**PROBLEMS TO SOLVE:**
1. Return the passage of the UK garage blog post between "Darqwan - Said" and "garage-y tune Pipe Dreams anywhere.", inclusive, copied word for word.
2. Write the next part of the UK garage blog post, picking up after its final sentence.

Dirty Workshop Magick is a 6 piece sonic jigsaw. A transmission of shadows of music's former self from this dimension, I think.
  

*Unfortunately amnesia has crept into some of my memory zones so I'm not sure anymore what I thought I knew or whether I even did the things I thought I did. The scans are fine but that's about what it rules in now as opposed to what it rules out! As many less sinister things have recently been ruled out. Now that I think about it, that's very Haunty-Logical although it's definately (sic) not fun or awesome. It's frightening.   

Friday, 1 February 2019

UKG VI



Darqwan - Said The Spider
What is this? Apart from being a wobbly racket, I guess it's proto-dubstep. Is it even garage anymore? More like a drum n bass//bleep/hardcore hybrid. In 2002 this sounded pretty unhinged. Now that the bro-step era has gone by perhaps a tune like this might get a reappraisal or maybe not quite yet. I couldn't find Darqwan's more garage-y tune Pipe Dreams anywhere.



Active Minds - Hobsons Choice
Another terrible project name. Maybe that's why some white labels just say Hobsons Choice. We're back to pure speed garage gold here.



The Dub Monsters - Waiting
Waiting is the flip of Scott Garcia's bona fide speed garage classic A London ThingDub Monsters were a project for Garcia and another bloke. Waiting's all about the sugar rush of the vocal science. This was an odd little double A 12" of the best variety!

**EXCERPTED RECORDS:**
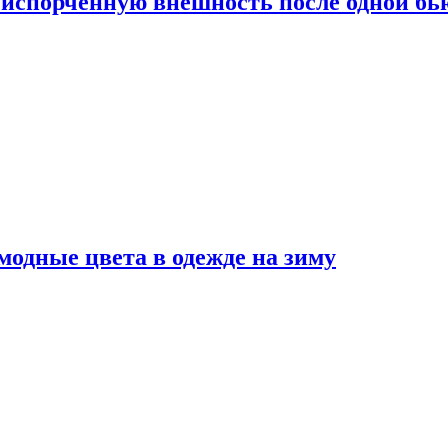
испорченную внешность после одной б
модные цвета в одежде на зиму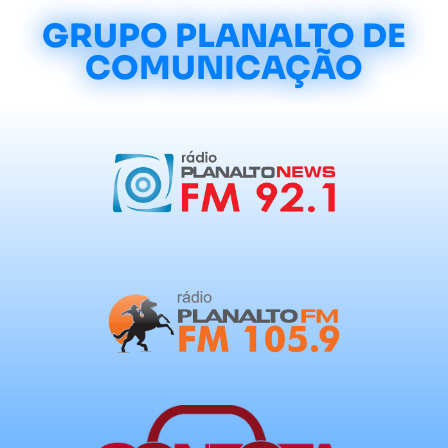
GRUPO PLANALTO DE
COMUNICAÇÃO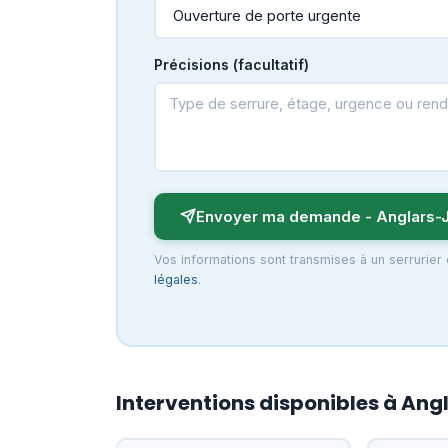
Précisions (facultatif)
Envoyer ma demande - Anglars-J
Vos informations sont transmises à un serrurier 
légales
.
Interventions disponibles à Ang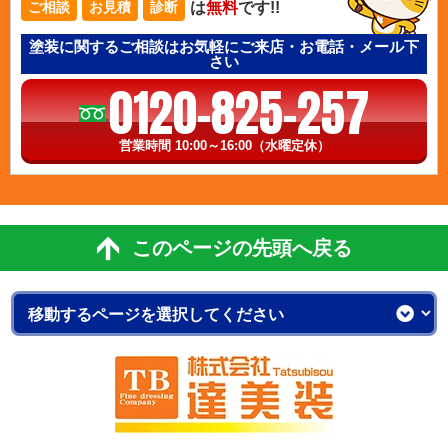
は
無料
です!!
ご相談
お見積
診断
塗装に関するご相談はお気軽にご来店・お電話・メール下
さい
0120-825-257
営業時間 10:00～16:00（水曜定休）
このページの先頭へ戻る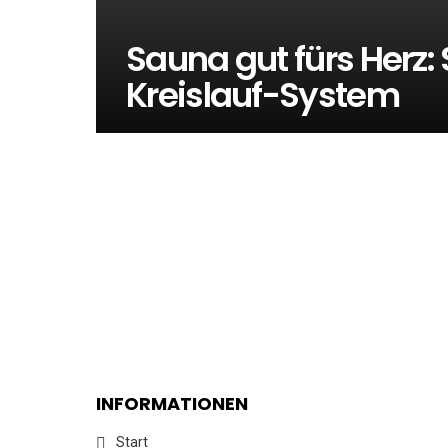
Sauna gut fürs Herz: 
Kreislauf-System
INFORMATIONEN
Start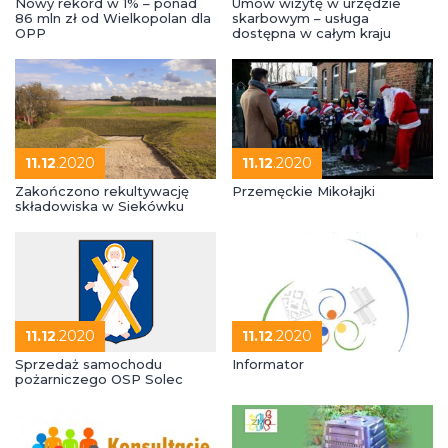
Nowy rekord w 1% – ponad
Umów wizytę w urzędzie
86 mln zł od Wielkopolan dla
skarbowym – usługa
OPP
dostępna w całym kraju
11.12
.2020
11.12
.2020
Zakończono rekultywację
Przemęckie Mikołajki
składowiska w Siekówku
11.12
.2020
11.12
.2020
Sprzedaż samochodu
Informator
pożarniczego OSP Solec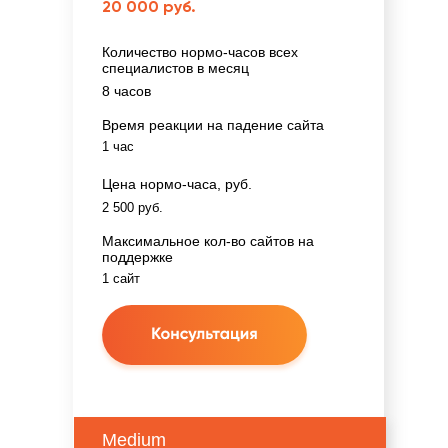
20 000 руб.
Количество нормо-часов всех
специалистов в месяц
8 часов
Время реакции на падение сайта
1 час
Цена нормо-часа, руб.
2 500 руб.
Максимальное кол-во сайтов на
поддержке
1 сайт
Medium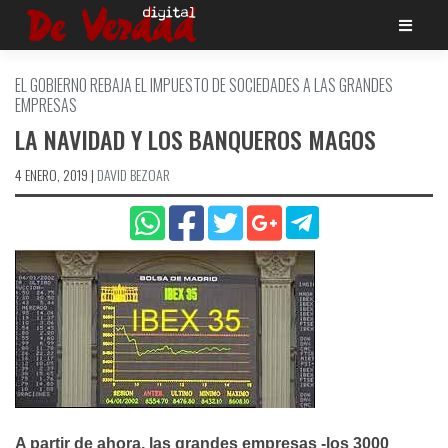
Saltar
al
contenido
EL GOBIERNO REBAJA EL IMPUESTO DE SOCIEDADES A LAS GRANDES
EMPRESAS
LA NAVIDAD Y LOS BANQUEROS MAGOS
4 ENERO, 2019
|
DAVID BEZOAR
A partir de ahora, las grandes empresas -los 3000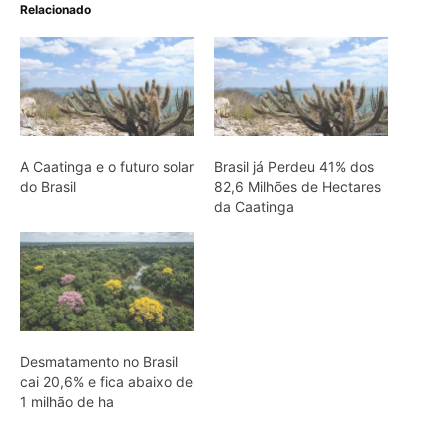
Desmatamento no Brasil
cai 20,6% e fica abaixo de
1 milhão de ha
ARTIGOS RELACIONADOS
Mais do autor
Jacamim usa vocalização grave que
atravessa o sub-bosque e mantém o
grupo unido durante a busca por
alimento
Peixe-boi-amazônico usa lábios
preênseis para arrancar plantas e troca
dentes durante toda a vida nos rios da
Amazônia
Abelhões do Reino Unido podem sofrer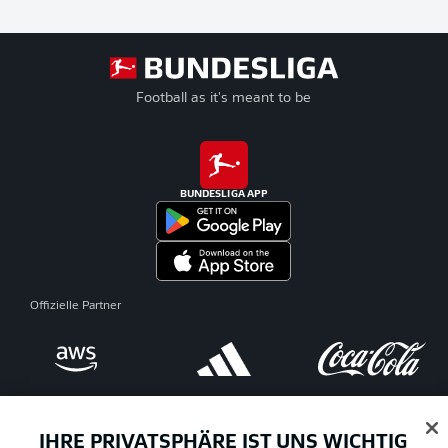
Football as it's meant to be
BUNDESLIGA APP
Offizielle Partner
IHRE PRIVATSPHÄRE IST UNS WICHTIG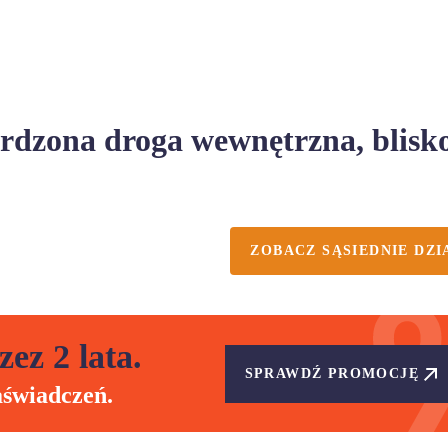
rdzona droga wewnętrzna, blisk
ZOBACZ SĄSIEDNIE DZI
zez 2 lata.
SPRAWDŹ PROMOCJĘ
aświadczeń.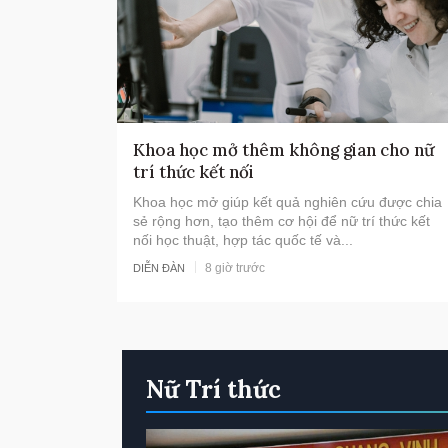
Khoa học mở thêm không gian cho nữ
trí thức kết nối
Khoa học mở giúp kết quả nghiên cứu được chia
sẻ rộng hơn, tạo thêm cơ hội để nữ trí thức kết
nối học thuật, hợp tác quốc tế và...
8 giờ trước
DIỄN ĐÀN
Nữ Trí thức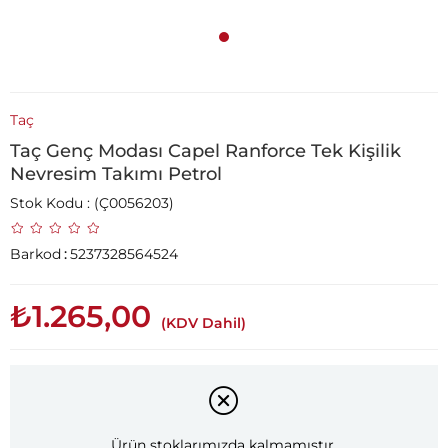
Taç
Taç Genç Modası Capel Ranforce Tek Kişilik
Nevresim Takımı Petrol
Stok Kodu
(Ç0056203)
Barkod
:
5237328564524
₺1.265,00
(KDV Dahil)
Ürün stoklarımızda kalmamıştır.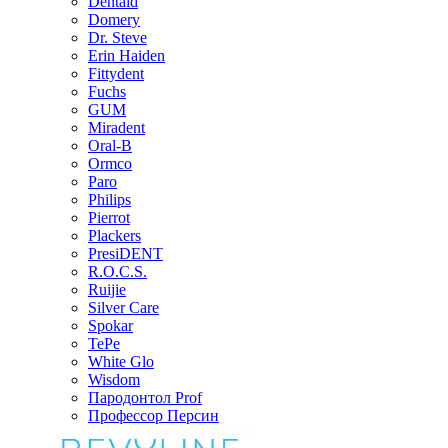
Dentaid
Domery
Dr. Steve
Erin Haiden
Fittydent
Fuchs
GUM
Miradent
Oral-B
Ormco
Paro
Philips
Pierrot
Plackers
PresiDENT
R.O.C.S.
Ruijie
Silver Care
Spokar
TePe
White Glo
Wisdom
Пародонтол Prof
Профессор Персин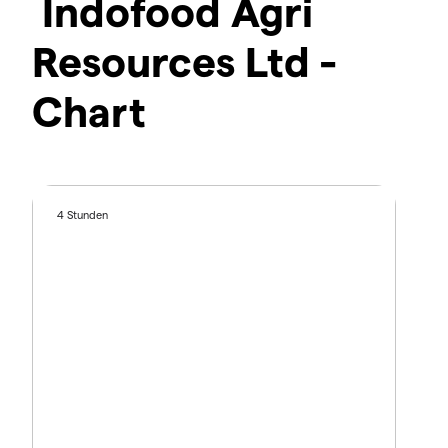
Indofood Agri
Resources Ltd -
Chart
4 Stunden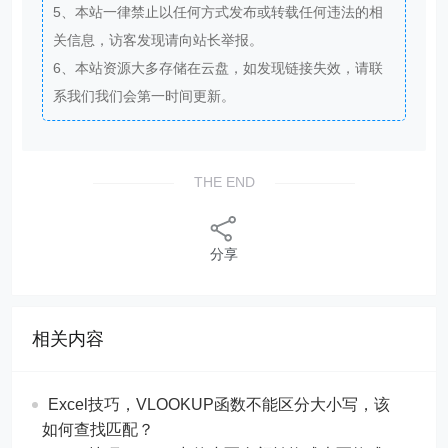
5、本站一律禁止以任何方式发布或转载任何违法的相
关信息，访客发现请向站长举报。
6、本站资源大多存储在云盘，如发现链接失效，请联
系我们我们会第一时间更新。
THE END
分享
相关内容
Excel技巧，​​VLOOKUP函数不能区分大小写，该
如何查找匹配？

**OUTPUTS BY TASK:**
1.
Darqwan - Said The Spider
What is this? Apart from being a wobbly racket, I guess it's proto-dubstep. Is it even garage anymore? More like a drum n bass//bleep/hardcore hybrid. In 2002 this sounded pretty unhinged. Now that the bro-step era has gone by perhaps a tune like this might get a reappraisal or maybe not quite yet. I couldn't find Darqwan's more garage-y tune Pipe Dreams anywhere.

2.
Tuesday, 29 January 2019

UK Garridge V



Sunship - Try Me Out (Chunky Beats)
Noice. I've heard this before, I mean how could I forget right? The flip of this might even be better. I might post that next time.



Phaze One - Nicole's Groove 
Ooh that bass. You think this is just gonna be a whatever garage tune then all this shit happens. UKG!



DJ ZINC - 138 Trek
I dunno if this one is strictly garage but I like it a lot. It fits in that liminal space of not quite drum n bass and not quite garridge either and it's a bit aaciiidd. Like it matters right.

Saturday, 26 January 2019

More UK Garridge IV



Antonio - Hyperfunk (Steve Gurley Mix)
Magical. You can never go wrong with Steve Gurley at the controls.



24 Hour Experience - Together
Such a bad band name. That second keyboard line that comes in at 1.18 is strange. It would usually be an octave or two lower and be the bassline but it feels too high to be the bass giving this tune a light headed off kilter quality.



Sunship - Cheque One-Two 
Wicked man. Cheque One-Two is pretty in yer face innit? Those eastern keys are very odd for speed garage, aren't they? Classic 1998 UKG beat though. I could totally imagine this tune getting a remix in the wobble era if indeed it didn't.

Wednesday, 23 January 2019

More UK Garridge Gold



G.O.D. - Watch Ya Bass Bins (1997)
Another tuuuuune from 97 I didn't know until this week! I'm a sucker for time-stretching and reggae/ragga samples. Oh and then there's that fucking bass. Watch Ya Bass Bins!



Box Clever - Treat Me Right (1998)
This one might not seem immediate but just hang on, it's insidious and by the end of the track it will be under your skin. This is meticulous, mesmerizing and magnificent. Love that organ sample.



Zak Toms - Bring Me Down (1998)
Another state of the art speed garage nugget that I don't recall. Worth it for the bass drop at 1 minute 29 alone. Bring Me Down is another lovely, slinky and hypnotic production.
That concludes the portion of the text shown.